Yesterday a chance came up to cross the border, but the circumstances were a bit unpropitious. The situation at the crossing is quite difficult - there are several different gates between Tunisia proper and Libya proper, for various passport or administrative checks, and men with guns at all of them. So what happens is that me and Elodie, my colleague, get to one and start filming till the men get annoyed and tell us to leave, then we sort of wander vaguely round the side and advance to the next gate by climbing round buildings or over barriers. Then the process is repeated.
In this way yesterday we eventually negotiated our way to the very last fence, beyond which was Libyan passport control. There was a crowd of people there - Bangladeshi refugees arriving, aid workers giving out bottles of water, armed guards from both countries, some journalists. While we were milling around there, a convoy of Mercedes pulled up and a load of Libyan officials in suits got out and started shouting to the media. This caused a bit of a surge in the crowd at the gate, and soon we had all spilled over and were in a big crowd around the cars. These men were trying to get journalists to come with them on 'a trip' into Libya, and they were pretty aggressive about it, shouting at everyone, telling people to hand them their passports. To my astonishment, a girl in front of me did, and it promptly disappeared into a pocket.

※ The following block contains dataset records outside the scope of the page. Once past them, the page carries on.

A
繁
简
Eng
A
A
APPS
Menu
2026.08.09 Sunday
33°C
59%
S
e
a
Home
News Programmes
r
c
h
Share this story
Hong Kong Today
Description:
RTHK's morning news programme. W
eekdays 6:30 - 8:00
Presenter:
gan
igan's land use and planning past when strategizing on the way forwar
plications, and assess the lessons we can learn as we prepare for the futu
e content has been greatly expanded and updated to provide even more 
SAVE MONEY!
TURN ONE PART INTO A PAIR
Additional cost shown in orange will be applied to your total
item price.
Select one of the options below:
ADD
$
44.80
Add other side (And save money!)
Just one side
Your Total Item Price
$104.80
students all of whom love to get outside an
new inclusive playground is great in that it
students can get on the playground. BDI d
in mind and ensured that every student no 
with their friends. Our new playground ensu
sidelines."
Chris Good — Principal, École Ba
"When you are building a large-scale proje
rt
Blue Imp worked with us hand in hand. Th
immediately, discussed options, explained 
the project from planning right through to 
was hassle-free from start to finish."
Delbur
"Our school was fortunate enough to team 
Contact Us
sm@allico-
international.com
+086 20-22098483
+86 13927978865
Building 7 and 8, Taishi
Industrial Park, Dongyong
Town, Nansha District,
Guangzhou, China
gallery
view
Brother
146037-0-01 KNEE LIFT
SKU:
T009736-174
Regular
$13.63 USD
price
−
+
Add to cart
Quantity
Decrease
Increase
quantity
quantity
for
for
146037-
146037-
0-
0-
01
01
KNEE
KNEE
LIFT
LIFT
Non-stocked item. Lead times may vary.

We were torn. We really wanted to see some of western Libya, which has had practically zero coverage, but you don't really want to just get into some strange guy's car without any details, and he didn't have any details. 'Where are we going?' I said. They had no idea. When will we be back? 'Insha'allah.' Not very encouraging. Plus we were in a huge crowd, shoving us in different directions, which is always a bad place to call a situation.

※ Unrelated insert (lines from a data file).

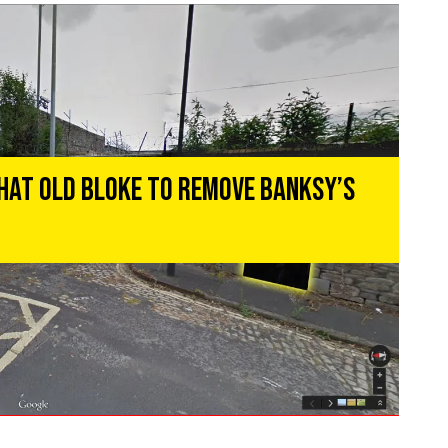
That Old Bloke To Remove Banksy’s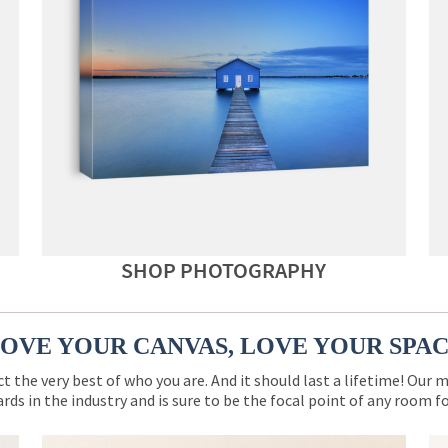
SHOP PHOTOGRAPHY
OVE YOUR CANVAS, LOVE YOUR SPA
ct the very best of who you are. And it should last a lifetime! Our 
rds in the industry and is sure to be the focal point of any room 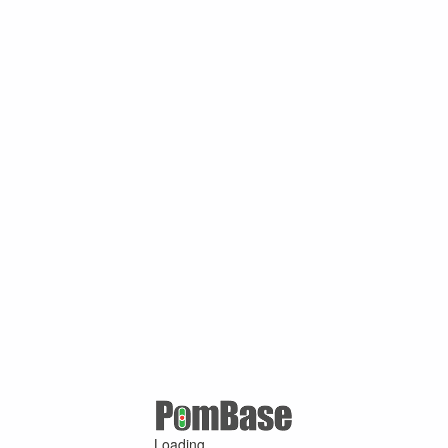
Loading ...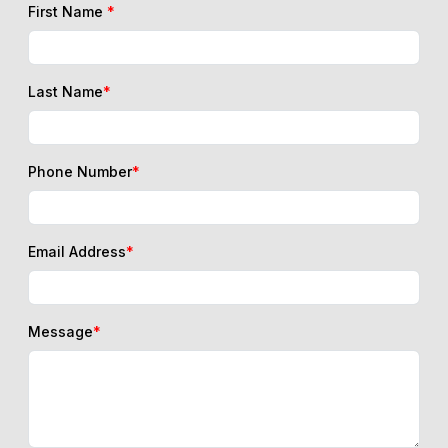
First Name
*
Last Name
*
Phone Number
*
Email Address
*
Message
*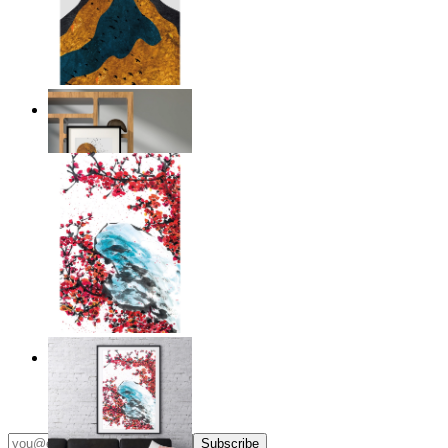
Layers of Nature
From
$17.00
Japandi Blossom
From
$17.00
Subscribe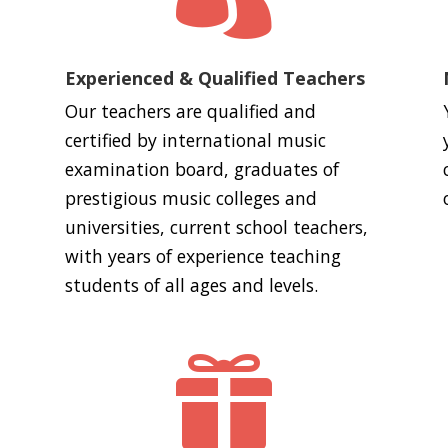
Experienced & Qualified Teachers
Our teachers are qualified and
certified by international music
examination board, graduates of
prestigious music colleges and
universities, current school teachers,
with years of experience teaching
students of all ages and levels.
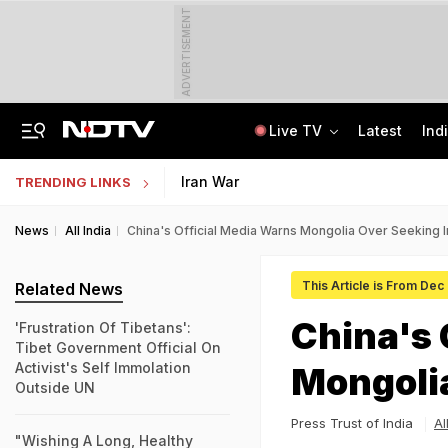
ADVERTISEMENT
Live TV
Latest
Ind
"Wake Up And Respond": MK Stalin's Swipe At Vijay Over "Hollow" Budget
IIM Ahmedabad Invites Applications For Executive Programme In Finance
Iran War
TRENDING LINKS
News
All India
China's Official Media Warns Mongolia Over Seeking I
This Article is From Dec
Related News
China's 
'Frustration Of Tibetans':
Tibet Government Official On
Activist's Self Immolation
Mongolia
Outside UN
Press Trust of India
Al
"Wishing A Long, Healthy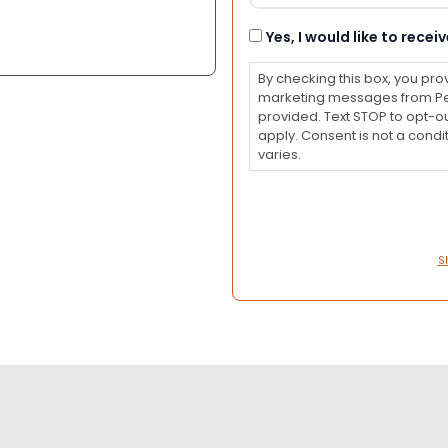
Consent
Yes, I would like to rec
By checking this box, you pro
marketing messages from Pet
provided. Text STOP to opt-o
apply. Consent is not a con
varies.
S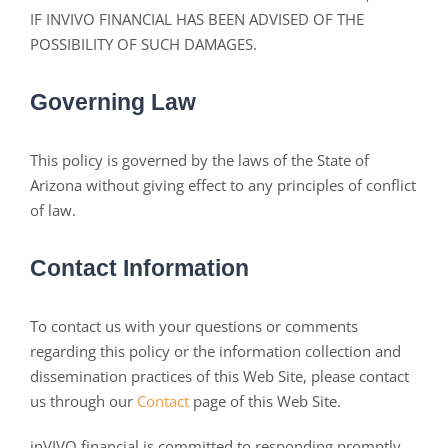
IF INVIVO FINANCIAL HAS BEEN ADVISED OF THE
POSSIBILITY OF SUCH DAMAGES.
Governing Law
This policy is governed by the laws of the State of
Arizona without giving effect to any principles of conflict
of law.
Contact Information
To contact us with your questions or comments
regarding this policy or the information collection and
dissemination practices of this Web Site, please contact
us through our
Contact
page of this Web Site.
inVIVO financial is committed to responding promptly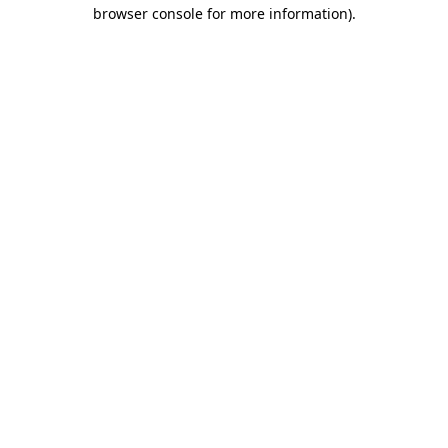
browser console for more information).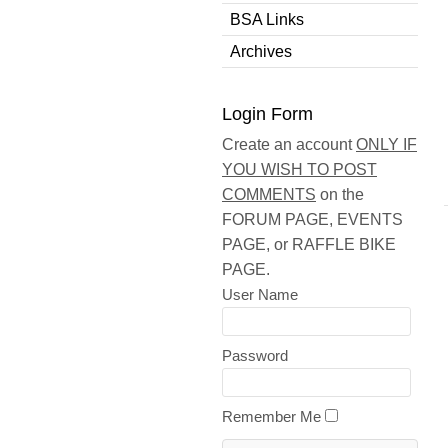
BSA Links
Archives
Login Form
Create an account
ONLY IF
YOU WISH TO POST
COMMENTS
on the
FORUM PAGE, EVENTS
PAGE, or RAFFLE BIKE
PAGE.
User Name
Password
Remember Me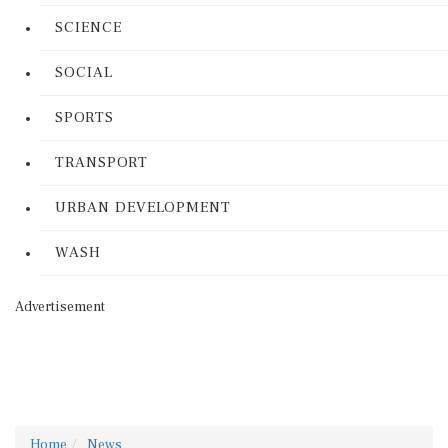
SCIENCE
SOCIAL
SPORTS
TRANSPORT
URBAN DEVELOPMENT
WASH
Advertisement
Home
News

I tapped the guy in front of me on the shoulder and asked what he reckoned about it all. It turned out to be
Ben Brown, looking impossibly suave and unruffled in a pressed pink shirt and with neat hair. I was there in combats with an ancient Moroccan headscarf wrapped round my face. 'Yah, hard to tell,' he drawled, doing some kind of Roger Moore thing with his eyebrows. Of course Ben had his own 4x4 and a whole team of producers and fixers with him, so less to worry about on his side.

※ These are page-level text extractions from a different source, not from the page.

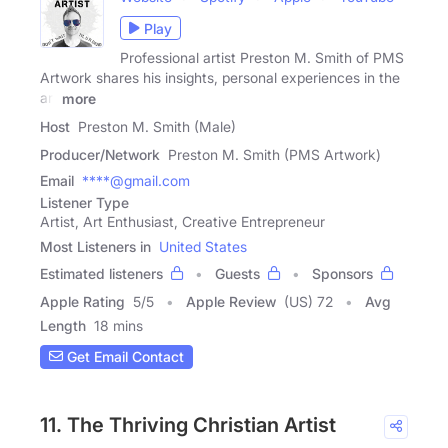
Play
Professional artist Preston M. Smith of PMS
Artwork shares his insights, personal experiences in the
art
more
Host
Preston M. Smith (Male)
Producer/Network
Preston M. Smith (PMS Artwork)
Email
****@gmail.com
Listener Type
Artist, Art Enthusiast, Creative Entrepreneur
Most Listeners in
United States
Estimated listeners
Guests
Sponsors
Apple Rating
5
/
5
Apple Review
(US) 72
Avg
Length
18 mins
Get Email Contact
11. The Thriving Christian Artist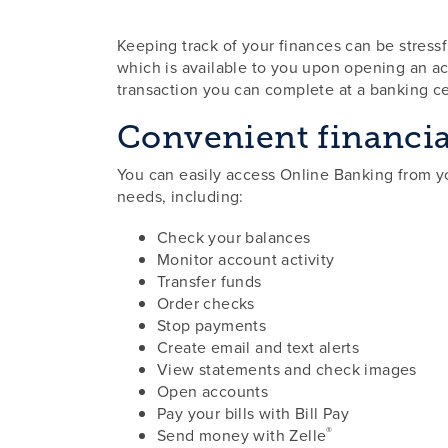
Keeping track of your finances can be stres
which is available to you upon opening an acc
transaction you can complete at a banking c
Convenient financia
You can easily access Online Banking from yo
needs, including:
Check your balances
Monitor account activity
Transfer funds
Order checks
Stop payments
Create email and text alerts
View statements and check images
Open accounts
Pay your bills with Bill Pay
®
Send money with Zelle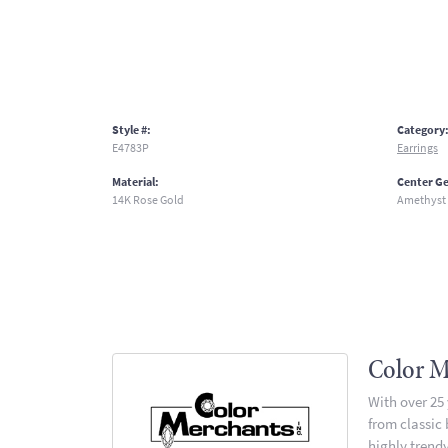
Style #:
Category
E4783P
Earrings
Material:
Center G
14K Rose Gold
Amethyst
Color M
With over 25
from classic
highly trendy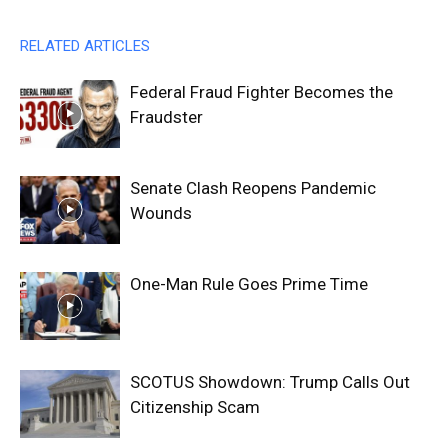
RELATED ARTICLES
Federal Fraud Fighter Becomes the
Fraudster
Senate Clash Reopens Pandemic
Wounds
One-Man Rule Goes Prime Time
SCOTUS Showdown: Trump Calls Out
Citizenship Scam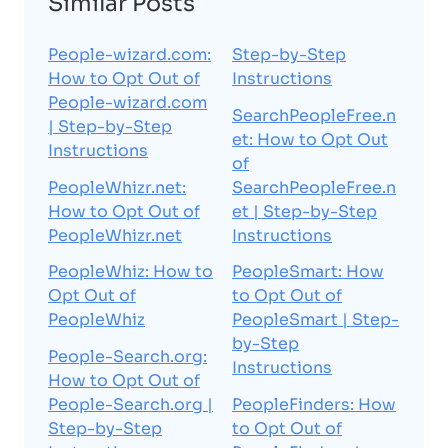
Similar Posts
People-wizard.com:
Step-by-Step
How to Opt Out of
Instructions
People-wizard.com
SearchPeopleFree.n
| Step-by-Step
et: How to Opt Out
Instructions
of
PeopleWhizr.net:
SearchPeopleFree.n
How to Opt Out of
et | Step-by-Step
PeopleWhizr.net
Instructions
PeopleWhiz: How to
PeopleSmart: How
Opt Out of
to Opt Out of
PeopleWhiz
PeopleSmart | Step-
by-Step
People-Search.org:
Instructions
How to Opt Out of
People-Search.org |
PeopleFinders: How
Step-by-Step
to Opt Out of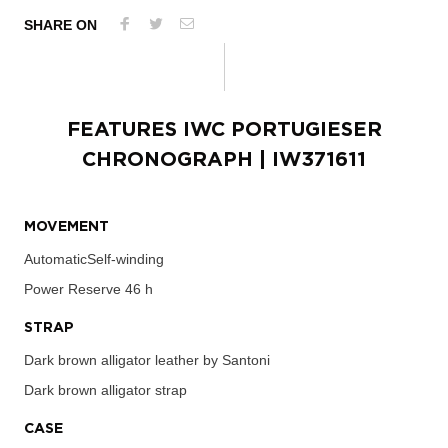
SHARE ON
FEATURES
IWC PORTUGIESER
CHRONOGRAPH
| IW371611
MOVEMENT
AutomaticSelf-winding
Power Reserve
46 h
STRAP
Dark brown alligator leather by Santoni
Dark brown alligator strap
CASE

Well in the end we decided to stay. So did the Beeb and TF1 - all the big media in fact. A few people did leave though, including a photographer freelancing for the New York Times and the girl from Canadian radio who was still trying to get her passport back. The Mercedes sped off, and a load of Tunisian guards pushed us back into their country. It was interesting though - one of those situations that comes up quite often, where you need to make some kind of decision in quite awkward conditions. It was useful for us because now we have a good feel for what it's like up at the crossing. If the situation comes up again, we'll be able to call it a lot better.
After that we were sick of being around other journalists, so we abandoned the border and tried to get a handle on how on earth things work for the refugees who are coming across the frontier. Most of them don't speak English or French (or Arabic, usually), so finding someone who can explain what it's like is quite hard. The camp is absolute chaos - we couldn't work out who on earth was in charge of anything, and it covers acres and acres of desert. We tried to follow a couple of people through the labyrinthine process to see how it works -
here's what we ended up with. (Grrr, YouTube is still cropping our lovely widescreen pictures into 4:3 for some reason..)
Getting stuff back is difficult. I finished editing that piece at 7pm last night, but it didn't finish sending till midnight. However, our driver-cum-fixer invited us round to his place afterwards for dinner, and we had the most amazing home-cooked Tunisian feast - couscous, tagine, salad, patisseries. Tunisian 'tagine' is not at all like what it is in Morocco - here it's a thick quiche-like thing, more or less like a Spanish tortilla. When we came out - stuffed full full full - it was pretty late. A troop of camels grazing just out in the scrubland. Beautiful open sky. Thousands of stars.